We first consider grossly over-parametrized matrix estimation with a quadratic loss, for which all global optima provably overfit noisy data. We show that with early stopping, gradient descent from a small random initialization converges to the best rank-r approximation of a general matrix (low-rank or not) at a linear rate. This result highlights the implicit regularization effect of early stopping as well as the connection between random initialization and spectral learning.
We next consider a non-smooth formulation for recovering a low-rank matrix from linear measurements with adversarial corruption. We show that subgradient method equipped with an adaptive stepsize converges at a sublinear rate with over-parametrization and at a linear rate with exact-parametrization, whereas standard stepsize rules fail to perform well in both settings. We further demonstrate that with small initialization, our method regains linear convergence even under over-parametrization.

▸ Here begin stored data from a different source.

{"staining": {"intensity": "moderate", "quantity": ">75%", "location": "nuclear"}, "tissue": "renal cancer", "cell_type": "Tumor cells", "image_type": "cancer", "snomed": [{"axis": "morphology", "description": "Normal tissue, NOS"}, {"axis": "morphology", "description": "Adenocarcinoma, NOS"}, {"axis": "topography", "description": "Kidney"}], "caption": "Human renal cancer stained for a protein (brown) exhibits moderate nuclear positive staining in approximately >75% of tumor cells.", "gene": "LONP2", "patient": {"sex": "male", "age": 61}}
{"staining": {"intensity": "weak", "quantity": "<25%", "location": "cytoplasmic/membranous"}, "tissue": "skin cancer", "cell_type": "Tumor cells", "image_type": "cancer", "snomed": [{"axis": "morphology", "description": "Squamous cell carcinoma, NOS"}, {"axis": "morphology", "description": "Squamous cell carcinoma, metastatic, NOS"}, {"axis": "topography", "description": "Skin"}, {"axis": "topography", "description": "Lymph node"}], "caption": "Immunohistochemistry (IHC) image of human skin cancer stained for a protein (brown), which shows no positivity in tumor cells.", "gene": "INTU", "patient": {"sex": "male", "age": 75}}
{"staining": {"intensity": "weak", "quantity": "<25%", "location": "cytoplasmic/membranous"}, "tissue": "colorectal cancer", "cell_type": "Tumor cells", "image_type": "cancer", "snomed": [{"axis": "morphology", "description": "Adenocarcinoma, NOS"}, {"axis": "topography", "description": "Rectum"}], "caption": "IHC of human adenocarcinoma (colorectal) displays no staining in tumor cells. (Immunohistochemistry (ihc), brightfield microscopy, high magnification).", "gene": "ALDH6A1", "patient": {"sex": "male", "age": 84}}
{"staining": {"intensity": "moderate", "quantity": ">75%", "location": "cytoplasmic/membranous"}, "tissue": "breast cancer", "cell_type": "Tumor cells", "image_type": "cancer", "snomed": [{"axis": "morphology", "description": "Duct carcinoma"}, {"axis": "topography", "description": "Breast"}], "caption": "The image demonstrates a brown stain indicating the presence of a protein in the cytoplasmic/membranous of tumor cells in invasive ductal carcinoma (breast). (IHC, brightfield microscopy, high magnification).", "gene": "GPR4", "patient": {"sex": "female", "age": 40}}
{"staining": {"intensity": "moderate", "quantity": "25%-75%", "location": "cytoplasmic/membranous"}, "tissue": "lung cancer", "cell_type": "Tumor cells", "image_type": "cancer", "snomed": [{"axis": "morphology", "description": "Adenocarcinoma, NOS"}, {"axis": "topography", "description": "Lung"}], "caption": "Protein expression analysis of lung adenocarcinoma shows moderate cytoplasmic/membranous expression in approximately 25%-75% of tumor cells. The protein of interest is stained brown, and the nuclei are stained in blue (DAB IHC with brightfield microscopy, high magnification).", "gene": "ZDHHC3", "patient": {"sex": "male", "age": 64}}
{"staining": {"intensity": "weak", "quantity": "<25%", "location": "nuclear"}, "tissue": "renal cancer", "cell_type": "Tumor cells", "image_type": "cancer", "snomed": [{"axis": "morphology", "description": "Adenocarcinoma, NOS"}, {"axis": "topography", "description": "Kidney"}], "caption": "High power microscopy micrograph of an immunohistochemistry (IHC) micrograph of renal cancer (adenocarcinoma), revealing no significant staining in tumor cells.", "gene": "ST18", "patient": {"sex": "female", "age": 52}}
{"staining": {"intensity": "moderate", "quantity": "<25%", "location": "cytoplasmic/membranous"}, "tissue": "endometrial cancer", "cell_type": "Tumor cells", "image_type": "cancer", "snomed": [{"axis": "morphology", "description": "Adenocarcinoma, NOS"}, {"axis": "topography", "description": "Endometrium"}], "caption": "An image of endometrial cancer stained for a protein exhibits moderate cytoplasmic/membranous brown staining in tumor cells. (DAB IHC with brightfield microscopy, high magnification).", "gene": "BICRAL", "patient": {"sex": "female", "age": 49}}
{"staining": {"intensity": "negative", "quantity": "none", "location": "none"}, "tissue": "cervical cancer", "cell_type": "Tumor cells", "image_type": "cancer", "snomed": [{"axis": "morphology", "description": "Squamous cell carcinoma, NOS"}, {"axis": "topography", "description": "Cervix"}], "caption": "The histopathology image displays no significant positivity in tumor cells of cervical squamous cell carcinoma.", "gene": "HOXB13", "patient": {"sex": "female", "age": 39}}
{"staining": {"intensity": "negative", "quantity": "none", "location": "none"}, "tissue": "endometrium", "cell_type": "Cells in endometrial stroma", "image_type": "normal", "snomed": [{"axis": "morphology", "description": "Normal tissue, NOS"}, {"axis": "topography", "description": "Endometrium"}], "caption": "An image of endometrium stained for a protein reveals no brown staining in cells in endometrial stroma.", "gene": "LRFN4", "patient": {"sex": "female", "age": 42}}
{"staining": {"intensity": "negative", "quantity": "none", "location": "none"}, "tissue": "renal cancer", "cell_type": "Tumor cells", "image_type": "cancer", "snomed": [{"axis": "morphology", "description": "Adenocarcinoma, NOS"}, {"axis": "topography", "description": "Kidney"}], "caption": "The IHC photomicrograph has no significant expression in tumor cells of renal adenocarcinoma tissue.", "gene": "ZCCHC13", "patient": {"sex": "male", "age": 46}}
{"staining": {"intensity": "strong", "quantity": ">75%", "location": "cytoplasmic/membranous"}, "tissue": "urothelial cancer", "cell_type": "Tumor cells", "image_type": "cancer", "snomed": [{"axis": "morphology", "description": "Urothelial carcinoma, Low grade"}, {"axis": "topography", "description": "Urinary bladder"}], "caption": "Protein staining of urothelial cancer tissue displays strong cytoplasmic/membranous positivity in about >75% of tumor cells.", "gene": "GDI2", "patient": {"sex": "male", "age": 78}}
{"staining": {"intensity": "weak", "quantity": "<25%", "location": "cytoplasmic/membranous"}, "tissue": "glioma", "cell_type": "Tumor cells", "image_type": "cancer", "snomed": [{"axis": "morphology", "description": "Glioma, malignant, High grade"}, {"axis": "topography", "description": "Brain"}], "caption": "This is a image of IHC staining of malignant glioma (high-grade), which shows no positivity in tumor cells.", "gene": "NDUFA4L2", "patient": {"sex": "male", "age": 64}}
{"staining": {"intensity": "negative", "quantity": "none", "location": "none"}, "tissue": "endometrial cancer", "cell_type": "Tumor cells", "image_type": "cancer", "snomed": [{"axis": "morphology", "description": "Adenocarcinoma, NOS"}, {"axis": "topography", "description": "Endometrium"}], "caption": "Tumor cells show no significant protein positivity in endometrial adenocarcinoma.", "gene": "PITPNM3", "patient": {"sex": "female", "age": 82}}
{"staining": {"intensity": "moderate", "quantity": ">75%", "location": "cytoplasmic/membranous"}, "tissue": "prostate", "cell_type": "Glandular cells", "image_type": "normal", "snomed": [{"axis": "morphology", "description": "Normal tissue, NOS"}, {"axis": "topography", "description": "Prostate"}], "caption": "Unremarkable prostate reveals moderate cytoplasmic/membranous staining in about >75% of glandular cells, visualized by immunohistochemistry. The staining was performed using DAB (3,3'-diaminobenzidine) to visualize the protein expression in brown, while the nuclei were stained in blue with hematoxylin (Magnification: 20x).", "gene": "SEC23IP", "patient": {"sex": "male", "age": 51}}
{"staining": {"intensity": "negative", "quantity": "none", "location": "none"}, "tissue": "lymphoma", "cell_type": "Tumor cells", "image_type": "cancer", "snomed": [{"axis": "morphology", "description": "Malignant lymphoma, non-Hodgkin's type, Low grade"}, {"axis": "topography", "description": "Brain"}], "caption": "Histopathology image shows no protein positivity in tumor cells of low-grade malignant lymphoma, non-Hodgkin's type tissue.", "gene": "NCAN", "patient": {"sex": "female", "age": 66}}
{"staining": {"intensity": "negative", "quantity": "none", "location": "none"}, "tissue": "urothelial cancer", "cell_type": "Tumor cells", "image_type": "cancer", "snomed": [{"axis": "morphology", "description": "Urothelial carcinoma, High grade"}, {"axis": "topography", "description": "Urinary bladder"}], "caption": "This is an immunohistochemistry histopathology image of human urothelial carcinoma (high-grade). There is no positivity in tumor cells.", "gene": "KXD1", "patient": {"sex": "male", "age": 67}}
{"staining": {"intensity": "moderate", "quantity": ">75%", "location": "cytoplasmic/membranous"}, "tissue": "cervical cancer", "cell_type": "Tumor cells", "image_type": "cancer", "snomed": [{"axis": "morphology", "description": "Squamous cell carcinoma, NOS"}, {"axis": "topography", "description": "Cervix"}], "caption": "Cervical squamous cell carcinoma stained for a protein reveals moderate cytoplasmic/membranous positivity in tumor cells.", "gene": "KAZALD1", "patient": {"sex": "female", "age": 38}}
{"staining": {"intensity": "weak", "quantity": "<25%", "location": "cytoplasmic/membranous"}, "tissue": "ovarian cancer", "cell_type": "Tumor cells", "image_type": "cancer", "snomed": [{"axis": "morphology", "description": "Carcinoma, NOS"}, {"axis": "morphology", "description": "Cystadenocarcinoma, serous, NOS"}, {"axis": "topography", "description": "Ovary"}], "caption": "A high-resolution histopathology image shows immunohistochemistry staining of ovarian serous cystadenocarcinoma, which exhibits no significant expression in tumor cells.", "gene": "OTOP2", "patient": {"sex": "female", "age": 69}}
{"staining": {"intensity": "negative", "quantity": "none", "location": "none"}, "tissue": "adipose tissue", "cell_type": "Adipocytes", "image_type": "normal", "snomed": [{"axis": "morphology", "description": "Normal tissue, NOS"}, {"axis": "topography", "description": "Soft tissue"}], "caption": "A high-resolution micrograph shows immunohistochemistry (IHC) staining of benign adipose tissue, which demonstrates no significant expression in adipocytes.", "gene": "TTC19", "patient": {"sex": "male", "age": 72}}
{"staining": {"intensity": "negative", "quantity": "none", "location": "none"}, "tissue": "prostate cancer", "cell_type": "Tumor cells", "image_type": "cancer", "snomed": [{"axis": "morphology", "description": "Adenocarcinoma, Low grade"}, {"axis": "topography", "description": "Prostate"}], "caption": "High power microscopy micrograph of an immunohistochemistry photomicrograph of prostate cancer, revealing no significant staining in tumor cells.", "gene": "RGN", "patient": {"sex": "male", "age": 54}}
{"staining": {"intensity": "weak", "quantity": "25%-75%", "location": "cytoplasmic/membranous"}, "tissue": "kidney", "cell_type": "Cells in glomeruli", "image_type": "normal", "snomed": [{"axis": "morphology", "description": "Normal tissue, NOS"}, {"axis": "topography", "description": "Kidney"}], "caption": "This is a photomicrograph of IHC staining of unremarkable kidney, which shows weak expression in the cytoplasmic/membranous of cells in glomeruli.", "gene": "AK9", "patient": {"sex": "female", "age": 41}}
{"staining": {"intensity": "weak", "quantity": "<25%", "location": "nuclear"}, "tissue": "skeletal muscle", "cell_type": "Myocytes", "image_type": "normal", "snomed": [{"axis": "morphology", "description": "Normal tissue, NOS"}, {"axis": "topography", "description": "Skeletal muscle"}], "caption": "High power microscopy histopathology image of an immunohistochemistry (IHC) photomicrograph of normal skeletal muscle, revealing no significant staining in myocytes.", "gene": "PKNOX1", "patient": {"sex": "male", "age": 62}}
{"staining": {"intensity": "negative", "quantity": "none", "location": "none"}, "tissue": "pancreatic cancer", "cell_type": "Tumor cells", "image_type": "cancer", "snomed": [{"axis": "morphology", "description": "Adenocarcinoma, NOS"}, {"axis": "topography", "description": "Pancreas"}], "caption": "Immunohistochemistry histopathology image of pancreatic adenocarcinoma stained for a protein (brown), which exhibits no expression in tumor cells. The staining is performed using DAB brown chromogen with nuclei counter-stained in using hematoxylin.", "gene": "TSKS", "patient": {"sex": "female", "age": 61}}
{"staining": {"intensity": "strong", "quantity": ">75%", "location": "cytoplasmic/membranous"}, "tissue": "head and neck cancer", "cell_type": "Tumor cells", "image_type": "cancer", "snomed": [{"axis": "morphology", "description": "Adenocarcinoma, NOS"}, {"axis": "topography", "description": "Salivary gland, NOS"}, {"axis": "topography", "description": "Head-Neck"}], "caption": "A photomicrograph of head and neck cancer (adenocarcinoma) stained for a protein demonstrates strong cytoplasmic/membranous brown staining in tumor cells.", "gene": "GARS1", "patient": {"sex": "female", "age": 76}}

Bio: Yudong Chen is a faculty member of the Computer Sciences Department, University of Wisconsin-Madison. Before joining UW-Madison, he was an associate professor at the School of Operations Research and Information Engineering, Cornell University, and a postdoctoral scholar at University of California, Berkeley. He obtained his Ph.D. in Electrical and Computer Engineering from the University of Texas at Austin. His research interests include machine learning, high-dimensional statistics, convex and nonconvex optimization, and reinforcement learning.